Problem statement: Starting at the first line of the entries below, restate each line exactly until you reach the line with "## [2. Insert document](2-insert)", and print that one too. Leave the pictures out and stop there.

Given records:
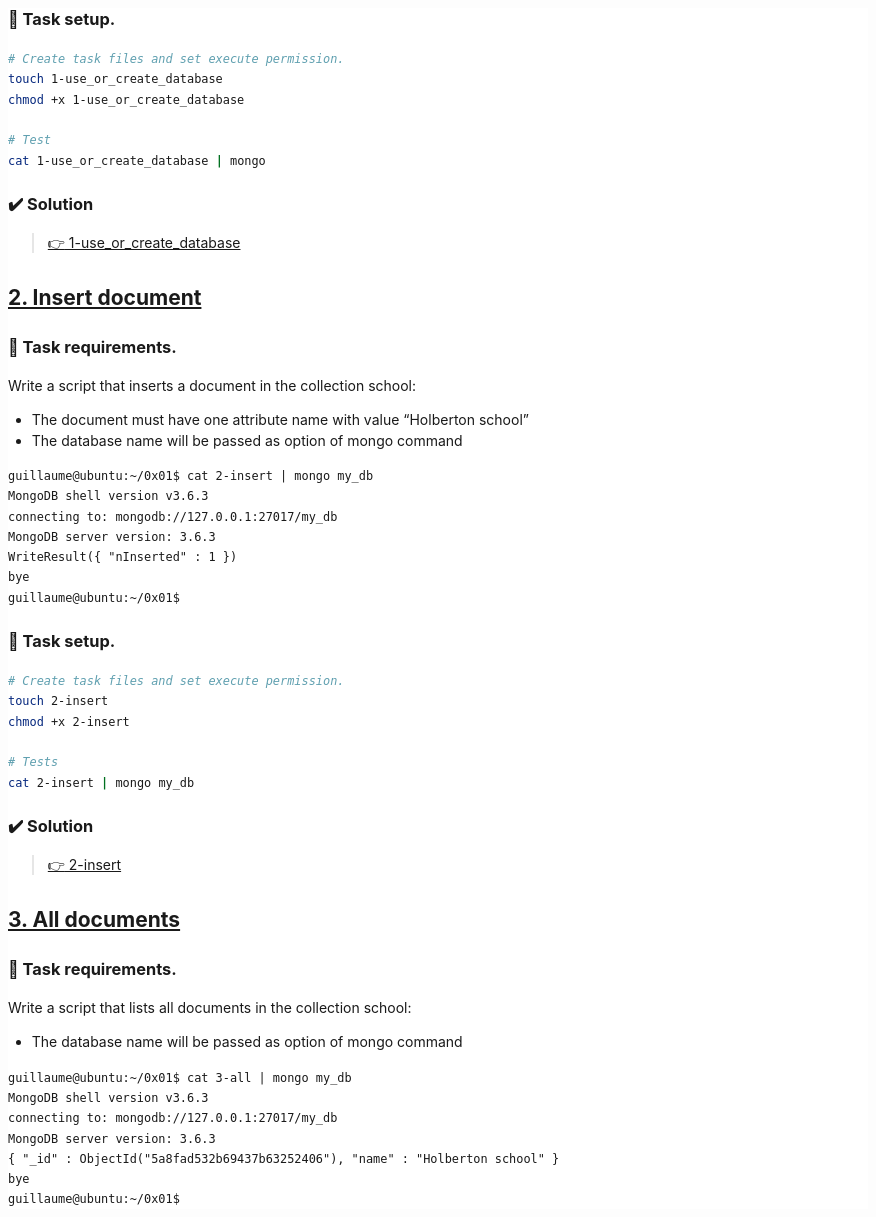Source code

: ### :wrench: Task setup.
```bash
# Create task files and set execute permission.
touch 1-use_or_create_database
chmod +x 1-use_or_create_database

# Test
cat 1-use_or_create_database | mongo
```

### :heavy_check_mark: Solution
> [:point_right: 1-use_or_create_database](1-use_or_create_database)


## [2. Insert document](2-insert)
### :page_with_curl: Task requirements.
Write a script that inserts a document in the collection school:

*    The document must have one attribute name with value “Holberton school”
*    The database name will be passed as option of mongo command
```
guillaume@ubuntu:~/0x01$ cat 2-insert | mongo my_db
MongoDB shell version v3.6.3
connecting to: mongodb://127.0.0.1:27017/my_db
MongoDB server version: 3.6.3
WriteResult({ "nInserted" : 1 })
bye
guillaume@ubuntu:~/0x01$
```

### :wrench: Task setup.
```bash
# Create task files and set execute permission.
touch 2-insert
chmod +x 2-insert

# Tests
cat 2-insert | mongo my_db
```

### :heavy_check_mark: Solution
> [:point_right: 2-insert](2-insert)


## [3. All documents](3-all)
### :page_with_curl: Task requirements.
Write a script that lists all documents in the collection school:

*    The database name will be passed as option of mongo command
```
guillaume@ubuntu:~/0x01$ cat 3-all | mongo my_db
MongoDB shell version v3.6.3
connecting to: mongodb://127.0.0.1:27017/my_db
MongoDB server version: 3.6.3
{ "_id" : ObjectId("5a8fad532b69437b63252406"), "name" : "Holberton school" }
bye
guillaume@ubuntu:~/0x01$
```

Result:
Source code

: ### :wrench: Task setup.
```bash
# Create task files and set execute permission.
touch 1-use_or_create_database
chmod +x 1-use_or_create_database

# Test
cat 1-use_or_create_database | mongo
```

### :heavy_check_mark: Solution
> [:point_right: 1-use_or_create_database](1-use_or_create_database)


## [2. Insert document](2-insert)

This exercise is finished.